## Task to carry out
Under this line are records; the part from the line containing "The Sims 4: На Работу!" through the line containing "Los gráficos están" should be repeated exactly. Please exclude pictures.

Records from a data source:
━━━━━━━━━━━━━━━━━━━━

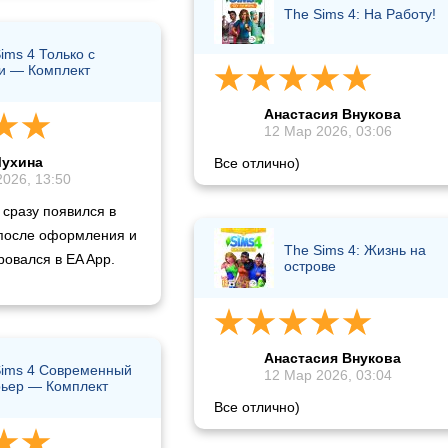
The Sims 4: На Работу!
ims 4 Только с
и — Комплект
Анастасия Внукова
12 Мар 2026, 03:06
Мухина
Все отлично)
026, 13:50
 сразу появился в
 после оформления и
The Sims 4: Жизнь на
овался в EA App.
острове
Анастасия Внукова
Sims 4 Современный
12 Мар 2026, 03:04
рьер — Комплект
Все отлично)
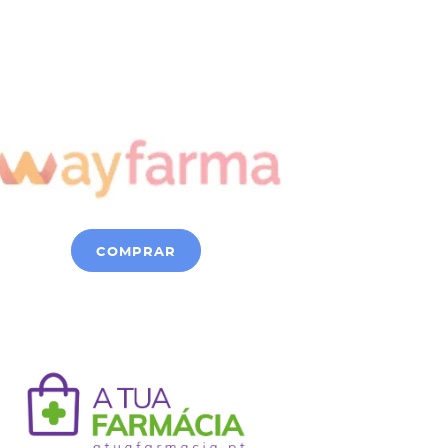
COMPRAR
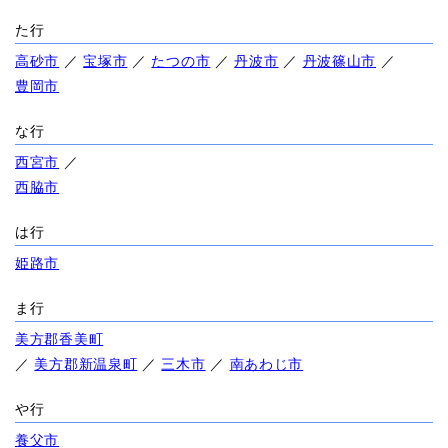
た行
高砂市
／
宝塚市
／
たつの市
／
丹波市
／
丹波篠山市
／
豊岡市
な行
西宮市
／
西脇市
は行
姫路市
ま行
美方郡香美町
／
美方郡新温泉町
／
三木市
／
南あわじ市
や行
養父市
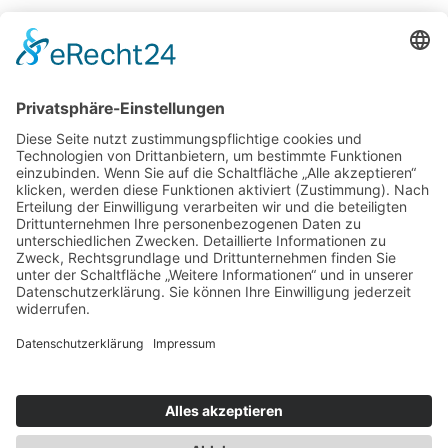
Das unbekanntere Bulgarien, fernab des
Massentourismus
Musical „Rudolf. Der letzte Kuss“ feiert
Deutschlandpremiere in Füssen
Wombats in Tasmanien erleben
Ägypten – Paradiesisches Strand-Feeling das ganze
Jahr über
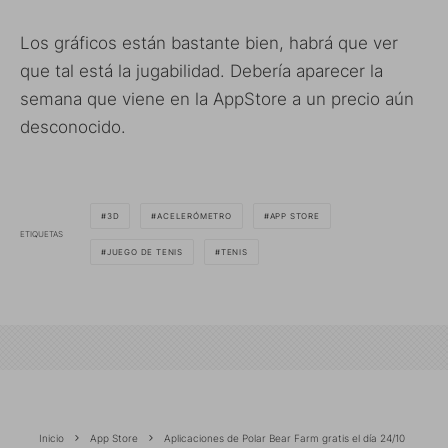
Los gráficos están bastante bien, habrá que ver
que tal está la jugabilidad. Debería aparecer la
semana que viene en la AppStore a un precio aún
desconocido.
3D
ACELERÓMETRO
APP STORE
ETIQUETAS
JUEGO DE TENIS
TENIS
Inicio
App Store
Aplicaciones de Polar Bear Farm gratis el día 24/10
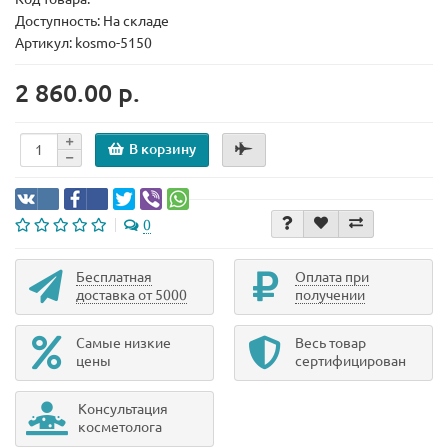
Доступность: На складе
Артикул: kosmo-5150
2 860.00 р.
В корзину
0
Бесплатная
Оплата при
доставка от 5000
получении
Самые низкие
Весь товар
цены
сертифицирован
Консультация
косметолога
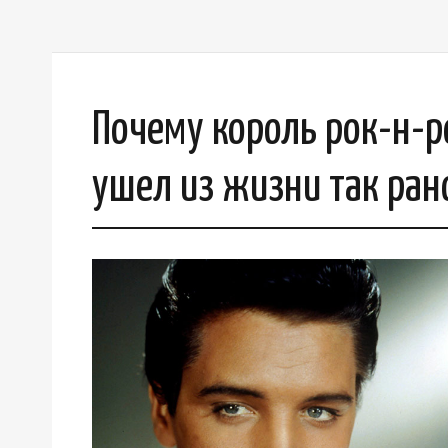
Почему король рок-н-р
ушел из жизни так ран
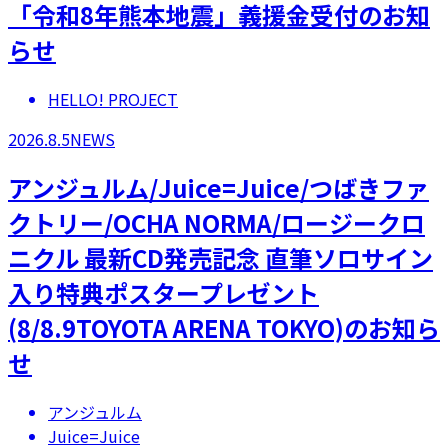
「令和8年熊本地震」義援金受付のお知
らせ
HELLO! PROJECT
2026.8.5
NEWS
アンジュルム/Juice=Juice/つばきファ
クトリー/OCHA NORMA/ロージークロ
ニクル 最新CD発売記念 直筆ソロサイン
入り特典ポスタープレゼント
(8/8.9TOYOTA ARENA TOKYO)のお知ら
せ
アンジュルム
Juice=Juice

━━━━━━━━━━━━━━━━━━━━

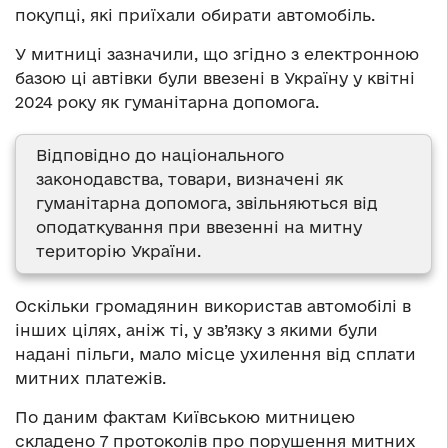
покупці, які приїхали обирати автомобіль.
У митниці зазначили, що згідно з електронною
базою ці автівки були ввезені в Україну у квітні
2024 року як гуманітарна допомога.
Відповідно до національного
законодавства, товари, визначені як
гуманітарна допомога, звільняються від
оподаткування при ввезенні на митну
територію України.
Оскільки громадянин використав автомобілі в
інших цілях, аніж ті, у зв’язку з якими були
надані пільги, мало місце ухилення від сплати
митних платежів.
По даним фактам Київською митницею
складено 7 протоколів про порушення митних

━━━━━━━━━━━━━━━━━━━━

## Final answer
The Sims 4: На Работу!
ims 4 Только с
и — Комплект
Анастасия Внукова
12 Мар 2026, 03:06
Мухина
Все отлично)
026, 13:50
 сразу появился в
 после оформления и
The Sims 4: Жизнь на
овался в EA App.
острове
Анастасия Внукова
Sims 4 Современный
12 Мар 2026, 03:04
рьер — Комплект
Все отлично)
COMPRAR
た行
高砂市
／
宝塚市
／
たつの市
／
丹波市
／
丹波篠山市
／
豊岡市
な行
西宮市
／
西脇市
は行
姫路市
ま行
美方郡香美町
／
美方郡新温泉町
／
三木市
／
南あわじ市
や行
養父市
Das unbekanntere Bulgarien, fernab des
Massentourismus
Musical „Rudolf. Der letzte Kuss“ feiert
Deutschlandpremiere in Füssen
Wombats in Tasmanien erleben
Ägypten – Paradiesisches Strand-Feeling das ganze
Jahr über
Los gráficos están bastante bien, habrá que ver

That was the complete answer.